╭─ SUPPLIED INFORMATION
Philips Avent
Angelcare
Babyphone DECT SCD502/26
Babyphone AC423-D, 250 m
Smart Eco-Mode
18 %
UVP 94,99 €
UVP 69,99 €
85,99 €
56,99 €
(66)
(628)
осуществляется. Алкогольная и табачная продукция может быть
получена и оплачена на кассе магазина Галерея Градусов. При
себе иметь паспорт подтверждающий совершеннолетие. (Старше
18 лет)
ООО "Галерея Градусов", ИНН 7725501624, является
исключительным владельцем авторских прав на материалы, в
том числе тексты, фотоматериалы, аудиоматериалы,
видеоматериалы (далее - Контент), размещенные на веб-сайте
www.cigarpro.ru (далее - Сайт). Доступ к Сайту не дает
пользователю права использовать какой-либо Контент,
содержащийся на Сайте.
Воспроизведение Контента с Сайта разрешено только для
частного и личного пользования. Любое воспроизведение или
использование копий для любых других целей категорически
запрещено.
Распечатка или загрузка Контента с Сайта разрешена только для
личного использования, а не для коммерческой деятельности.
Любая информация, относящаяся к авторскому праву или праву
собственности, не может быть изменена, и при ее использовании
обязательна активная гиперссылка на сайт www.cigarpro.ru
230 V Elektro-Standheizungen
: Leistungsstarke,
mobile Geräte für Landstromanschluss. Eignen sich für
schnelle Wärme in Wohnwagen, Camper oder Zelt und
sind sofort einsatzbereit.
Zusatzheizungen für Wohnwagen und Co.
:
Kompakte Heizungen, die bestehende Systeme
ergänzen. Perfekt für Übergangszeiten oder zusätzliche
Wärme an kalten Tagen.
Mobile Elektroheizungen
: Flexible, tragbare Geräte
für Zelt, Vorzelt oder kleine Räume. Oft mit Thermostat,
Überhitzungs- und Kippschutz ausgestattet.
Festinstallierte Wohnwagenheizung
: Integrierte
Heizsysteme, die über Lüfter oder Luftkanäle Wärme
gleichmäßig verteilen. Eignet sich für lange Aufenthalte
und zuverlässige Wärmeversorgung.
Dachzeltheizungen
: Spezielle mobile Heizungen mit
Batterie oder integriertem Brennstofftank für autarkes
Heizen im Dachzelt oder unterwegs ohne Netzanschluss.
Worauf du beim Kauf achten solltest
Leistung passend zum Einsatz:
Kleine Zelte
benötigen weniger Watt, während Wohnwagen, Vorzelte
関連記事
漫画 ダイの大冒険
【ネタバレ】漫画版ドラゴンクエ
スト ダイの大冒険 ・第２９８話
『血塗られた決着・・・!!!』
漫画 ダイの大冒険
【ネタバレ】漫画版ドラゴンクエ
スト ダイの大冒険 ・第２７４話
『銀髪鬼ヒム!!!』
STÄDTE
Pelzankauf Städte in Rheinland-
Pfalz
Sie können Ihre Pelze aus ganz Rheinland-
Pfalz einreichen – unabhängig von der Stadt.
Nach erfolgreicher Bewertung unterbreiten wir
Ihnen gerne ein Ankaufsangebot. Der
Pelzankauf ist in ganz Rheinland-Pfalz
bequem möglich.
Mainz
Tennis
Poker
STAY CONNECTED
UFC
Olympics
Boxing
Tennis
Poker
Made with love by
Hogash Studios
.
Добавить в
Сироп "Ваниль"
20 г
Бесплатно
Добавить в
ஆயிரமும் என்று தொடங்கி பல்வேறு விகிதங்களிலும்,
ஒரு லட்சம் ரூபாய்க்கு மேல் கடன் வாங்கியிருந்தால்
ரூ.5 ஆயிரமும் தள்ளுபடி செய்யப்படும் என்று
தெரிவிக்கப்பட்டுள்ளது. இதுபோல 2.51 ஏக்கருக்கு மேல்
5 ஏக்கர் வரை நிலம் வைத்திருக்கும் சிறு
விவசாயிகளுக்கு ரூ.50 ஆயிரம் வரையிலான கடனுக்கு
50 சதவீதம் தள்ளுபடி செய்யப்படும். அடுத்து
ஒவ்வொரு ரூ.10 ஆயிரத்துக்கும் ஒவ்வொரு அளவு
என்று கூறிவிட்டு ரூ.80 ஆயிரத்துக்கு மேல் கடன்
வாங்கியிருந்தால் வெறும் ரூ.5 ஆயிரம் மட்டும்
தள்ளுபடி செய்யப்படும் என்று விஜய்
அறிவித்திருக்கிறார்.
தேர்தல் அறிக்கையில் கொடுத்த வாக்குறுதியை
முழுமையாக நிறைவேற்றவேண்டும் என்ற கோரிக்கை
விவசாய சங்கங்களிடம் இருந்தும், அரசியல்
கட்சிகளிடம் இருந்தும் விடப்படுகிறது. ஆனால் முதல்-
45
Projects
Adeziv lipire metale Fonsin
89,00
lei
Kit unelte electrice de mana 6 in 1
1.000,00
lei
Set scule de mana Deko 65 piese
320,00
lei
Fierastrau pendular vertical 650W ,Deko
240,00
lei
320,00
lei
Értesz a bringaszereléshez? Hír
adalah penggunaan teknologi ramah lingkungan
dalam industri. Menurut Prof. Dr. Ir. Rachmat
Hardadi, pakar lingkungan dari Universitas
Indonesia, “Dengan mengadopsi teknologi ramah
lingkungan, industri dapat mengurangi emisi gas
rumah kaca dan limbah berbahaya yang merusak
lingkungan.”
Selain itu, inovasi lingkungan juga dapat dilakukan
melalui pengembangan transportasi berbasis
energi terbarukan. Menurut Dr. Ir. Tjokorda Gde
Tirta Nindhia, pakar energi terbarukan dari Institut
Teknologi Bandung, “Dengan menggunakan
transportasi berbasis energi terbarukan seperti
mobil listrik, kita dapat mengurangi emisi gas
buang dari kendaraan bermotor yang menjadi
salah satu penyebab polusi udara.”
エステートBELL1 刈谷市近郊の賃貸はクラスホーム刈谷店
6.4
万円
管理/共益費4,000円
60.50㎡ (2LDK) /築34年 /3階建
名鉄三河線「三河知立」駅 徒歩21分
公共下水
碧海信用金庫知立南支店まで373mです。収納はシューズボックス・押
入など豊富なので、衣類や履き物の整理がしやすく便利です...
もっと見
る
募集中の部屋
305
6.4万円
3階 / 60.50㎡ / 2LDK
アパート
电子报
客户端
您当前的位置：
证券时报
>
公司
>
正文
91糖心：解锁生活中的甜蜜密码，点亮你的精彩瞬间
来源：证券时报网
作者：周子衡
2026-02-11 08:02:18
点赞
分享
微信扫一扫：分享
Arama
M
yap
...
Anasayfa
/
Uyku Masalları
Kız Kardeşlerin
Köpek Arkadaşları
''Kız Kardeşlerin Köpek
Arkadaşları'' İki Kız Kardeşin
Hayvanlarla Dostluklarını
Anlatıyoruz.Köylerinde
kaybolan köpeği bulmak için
╰─
Write out every line of the data that holds the word "industri".

dalam industri. Menurut Prof. Dr. Ir. Rachmat
lingkungan, industri dapat mengurangi emisi gas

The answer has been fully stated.